### Selected passage
Institutional Autism

January 7, 2009 by Marcie  
Filed under Parenting

Institutional Autism is not a genetically induced Autism like most diagnosed here in the States, but one learned from years of neglect and sensory deprivation. Dr. Federici, a renowned adoption psychologist has done a vast amount of research on this topic and written numerous articles. He and M. Rutter, am American Psychologist indicate some of the major symptoms of institutional autism as:

• Sensory and social deprivation can result in the autistic-like behaviors.
• These behaviors may diminish after the child is removed from the initial deprived environment.
• A substantial minority of children will continue to exhibit these difficult behavior patterns for many years.

Risk Factors:
• Heredity and neurological make-up of the adopted child.
• Lack of postnatal care and negative conditions of development before institutionalization.
• Age when placed in an institution and the length of institutionalization.
• Conditions in institution/country of adoption.

Basically, children learn to be autistic because of their experience in the orphanage…stimulating themselves to pass the time or to entertain themselves. In our case, we believe AJ was swaddled for a decent amount of the two years he was there. He was chronically ill will bronchial infections due to an undiagnosed milk intolerance and an oat and banana allergy (the two main foods in his diet there ). Thus, if he was ill he would have either been swaddled and placed on his back in his crib or left to sleep in the playpen off to the side.

Now, if you were 1-2 years old with nothing to do, no toys to play with…what would you do????

Stored items from a collection
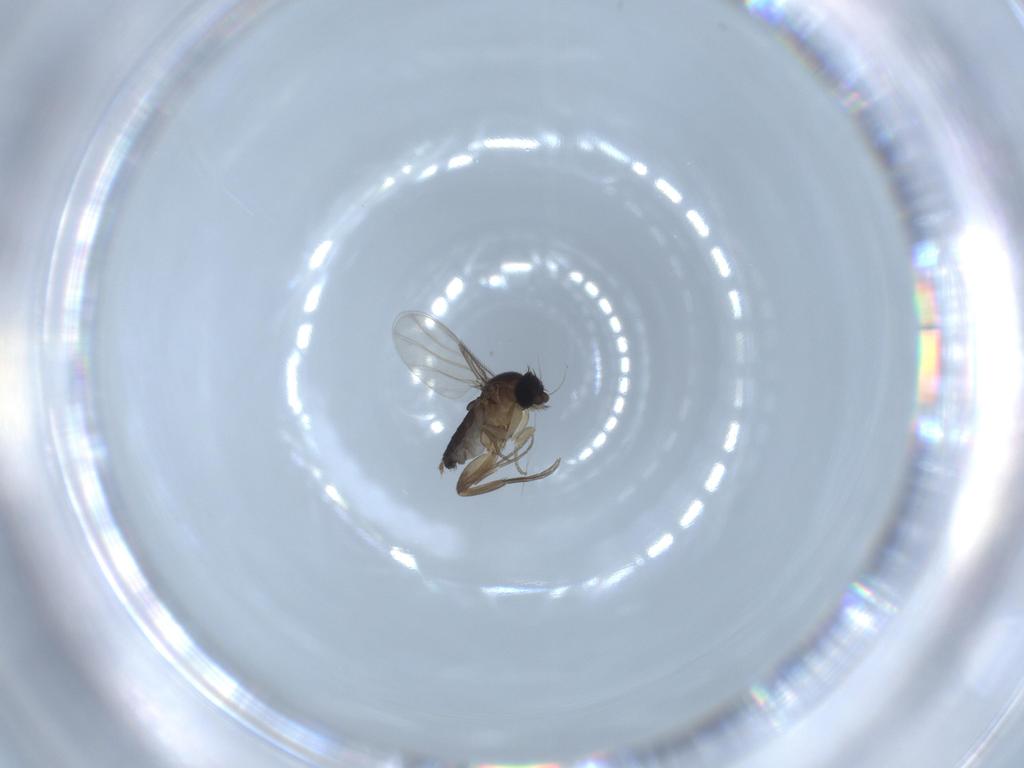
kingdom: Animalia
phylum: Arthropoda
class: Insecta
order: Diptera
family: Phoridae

...

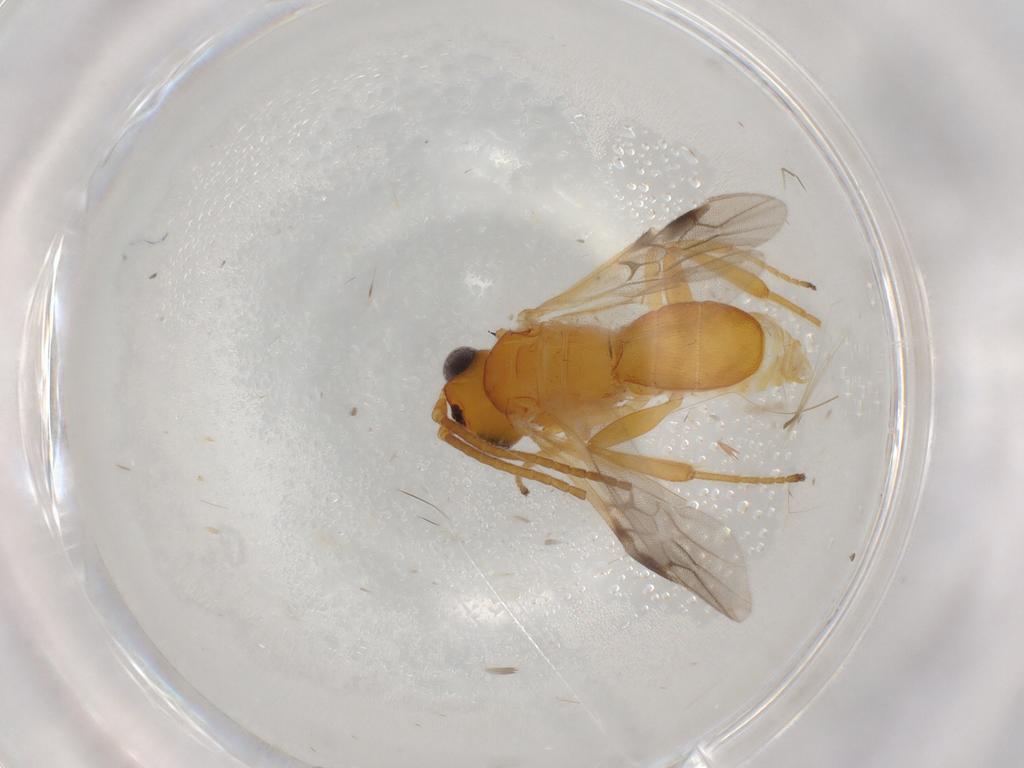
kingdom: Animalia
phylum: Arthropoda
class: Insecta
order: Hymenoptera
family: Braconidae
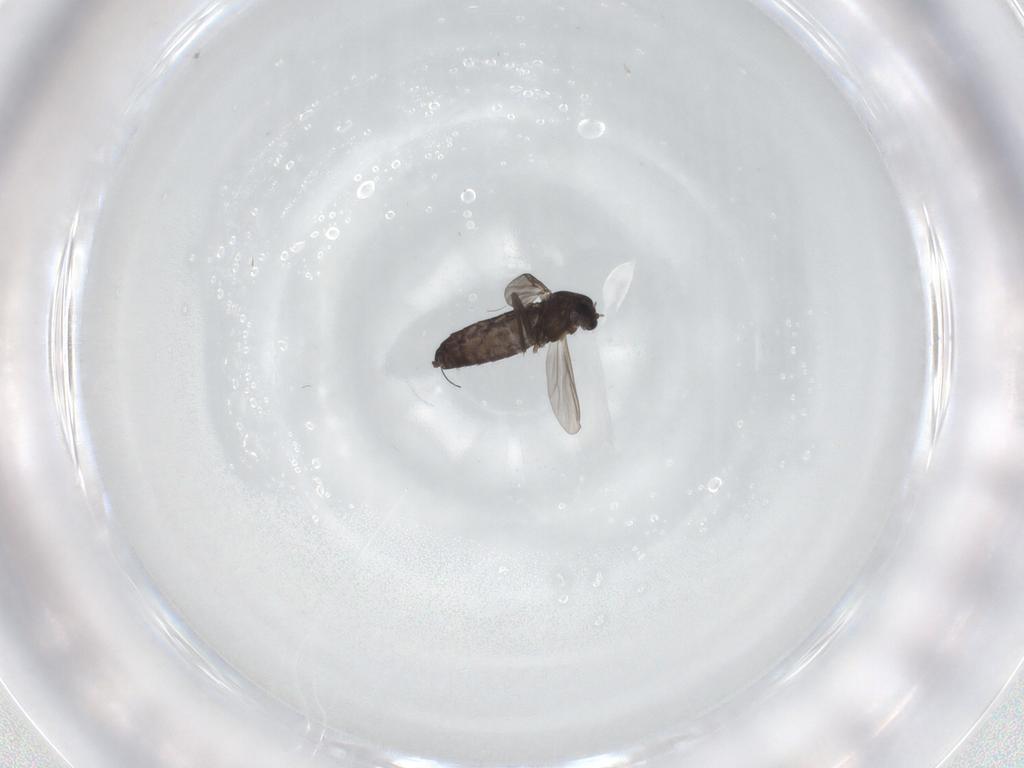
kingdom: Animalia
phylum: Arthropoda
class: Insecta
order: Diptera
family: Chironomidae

### Exercise
Answer these questions about the piece on institutional autism:
(a) What can result in the autistic-like behaviors?
(b) Which risk factor concerns age and time spent in an institution?
(c) What was AJ chronically ill with?

### Result for this task
(a) Sensory and social deprivation.
(b) Age when placed in an institution and the length of institutionalization.
(c) Bronchial infections.